===== SOURCE DOCUMENT
I believe they are to scale and that the PC-A71 is taller


----------



## kodex (Apr 15, 2008)

Those cases look the same size to me.

Maybe I just got lucky, but I think my window looks better than the one LIAN-LI makes.  I think the screws on there are rather ugly and I don't like looking at the drive cages, but that's probably just me.  If you really don't feel up to it, don't cut your own window.  However, if you're willing to take a slight risk and save $40 or so in the process, go ahead and do it yourself.


----------



## nflesher87 (Apr 16, 2008)

kodex said:


> Those cases look the same size to me.
> 
> Maybe I just got lucky, but I think my window looks better than the one LIAN-LI makes.  I think the screws on there are rather ugly and I don't like looking at the drive cages, but that's probably just me.  If you really don't feel up to it, don't cut your own window.  However, if you're willing to take a slight risk and save $40 or so in the process, go ahead and do it yourself.



sweet, mind providing some insight as to how you went about doing your window mod well?


----------



## JrRacinFan (Apr 16, 2008)

Oh nflesher, you ended up getting yours? Did they give you any greif?

EDIT: Off-topic -You still sending me the VF900?


----------



## nflesher87 (Apr 16, 2008)

nvm kodex I see it on the last page, looks nice but a bit small for my taste

yep JR I got it no prob, even got a second to send to my friend in TX though the frickin $45 shipping kind of killed the deal for him, oh well still a great case even at that price

and yes sir as long as you still want it, I'm making a trip to the PO tomorrow


----------



## JrRacinFan (Apr 16, 2008)

$45!? Holy f***! How you liking it so far?

Yeah, go ahead. I am just worried that it isn't going to fit.


----------



## kodex (Apr 16, 2008)

@ JrRacinFan:  You can make the window as large or small as you like, I was just limited by the size of the Lexan sheet I purchased.  I'm kinda' glad that the window is smaller, as it hides some cables that are sitting on the bottom of the case.  From where I sit, I can see everything in the case just fine, but I suppose it does look small straight-on.  If I had known the case panel was so sturdy, I probably would have made the window wrap around the fan holder, assuming I had a large enough piece of Lexan.  Either way, I'm happy because I got to work on my case myself.


----------



## nflesher87 (Apr 16, 2008)

JrRacinFan said:


> $45!? Holy f***! How you liking it so far?
> 
> Yeah, go ahead. I am just worried that it isn't going to fit.
==========
===== SUPPLIED MATERIAL
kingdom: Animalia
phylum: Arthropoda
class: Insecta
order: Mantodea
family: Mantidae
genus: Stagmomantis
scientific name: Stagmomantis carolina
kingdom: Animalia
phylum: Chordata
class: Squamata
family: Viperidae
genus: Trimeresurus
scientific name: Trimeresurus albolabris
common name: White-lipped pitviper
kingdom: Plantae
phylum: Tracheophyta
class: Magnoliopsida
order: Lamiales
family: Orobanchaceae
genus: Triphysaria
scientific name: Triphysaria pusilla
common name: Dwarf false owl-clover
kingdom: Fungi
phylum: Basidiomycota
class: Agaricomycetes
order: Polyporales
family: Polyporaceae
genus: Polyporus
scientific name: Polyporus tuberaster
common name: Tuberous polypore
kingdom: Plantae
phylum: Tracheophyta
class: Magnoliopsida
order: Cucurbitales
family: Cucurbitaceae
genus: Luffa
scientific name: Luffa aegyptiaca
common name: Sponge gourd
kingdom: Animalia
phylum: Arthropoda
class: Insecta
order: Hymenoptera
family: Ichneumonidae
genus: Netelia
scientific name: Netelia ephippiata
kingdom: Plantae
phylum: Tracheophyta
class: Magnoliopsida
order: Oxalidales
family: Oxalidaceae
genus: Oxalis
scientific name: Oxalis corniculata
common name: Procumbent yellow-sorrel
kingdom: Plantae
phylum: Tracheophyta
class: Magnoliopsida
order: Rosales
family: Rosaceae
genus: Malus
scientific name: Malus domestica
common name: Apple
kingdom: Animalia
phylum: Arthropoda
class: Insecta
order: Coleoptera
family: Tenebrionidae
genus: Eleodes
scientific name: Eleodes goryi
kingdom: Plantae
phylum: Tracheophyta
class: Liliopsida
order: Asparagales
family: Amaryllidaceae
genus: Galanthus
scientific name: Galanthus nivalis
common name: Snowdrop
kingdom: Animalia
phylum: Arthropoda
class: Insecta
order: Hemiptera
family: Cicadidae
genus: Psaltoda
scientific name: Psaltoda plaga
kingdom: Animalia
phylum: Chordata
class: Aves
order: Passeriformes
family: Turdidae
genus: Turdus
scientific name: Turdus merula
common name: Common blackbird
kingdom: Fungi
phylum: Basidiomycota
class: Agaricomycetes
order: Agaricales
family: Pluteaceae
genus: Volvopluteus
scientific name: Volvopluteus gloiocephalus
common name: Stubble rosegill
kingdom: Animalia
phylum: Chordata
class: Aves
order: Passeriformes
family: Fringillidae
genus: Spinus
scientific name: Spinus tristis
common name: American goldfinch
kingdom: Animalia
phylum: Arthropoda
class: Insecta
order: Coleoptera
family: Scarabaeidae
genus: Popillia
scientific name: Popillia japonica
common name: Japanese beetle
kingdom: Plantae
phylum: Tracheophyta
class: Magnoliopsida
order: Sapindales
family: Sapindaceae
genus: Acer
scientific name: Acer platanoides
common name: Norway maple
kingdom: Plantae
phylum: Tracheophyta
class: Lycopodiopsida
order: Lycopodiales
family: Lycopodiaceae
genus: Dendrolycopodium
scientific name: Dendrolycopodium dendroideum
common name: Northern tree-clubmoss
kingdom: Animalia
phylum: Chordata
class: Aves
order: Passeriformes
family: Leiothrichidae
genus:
==========
** WRITTEN REQUEST **
Extend the forum thread about cutting a window in a computer case, starting right after the quoted post that ends it.

** TASK RESPONSE **
lol as in not compatible with your card?! they're extremely universal dude I'm almost sure it'll fit
and I haven't opened my rocketfish yet, haven't had time...I'm not opening it til I have time to begin the modding


----------



## JrRacinFan (Apr 16, 2008)

What are you waiting for?! You are going to be surprised as to how much space is in it. I remember looking at the size specs of an Antec 900 and it would practically fit inside. 

If your going water this would be the best case to do it with because its cheap enough to mod it and not worry about messing it up because it was inexpensive.

As for the VF900, oh definitely if your sure it will work then I have 110% faith in you. You know your stuff and I doubt you would lead me wrong. BTW, I idle at 38C and load at 48C on the card, temps taken with Riva and AT.


----------



## tkpenalty (Apr 16, 2008)

xmountainxlionx said:


> @intel igent, thats a really good idea!
> 
> @kodex,  I just think lights and acrylic and stuff like that is overly done (altough it looks great when done well).  I like modernistic/elegant/simplistic design aspects



With good wiring, you dont need lights + window. How about just a window with no lights? Thats what I want


----------



## erocker (Apr 16, 2008)

The cases might be the same size.  On BB's website they are listed as 24.2 inches, while anywhere you find specs on the PC-71 it lists it as 597.2 or 600mm tall, both of which are just slightly under 24.2 inches.  That would make the scale in the two photos posted false.  It's hard to say for sure though.


----------



## xmountainxlionx (Apr 16, 2008)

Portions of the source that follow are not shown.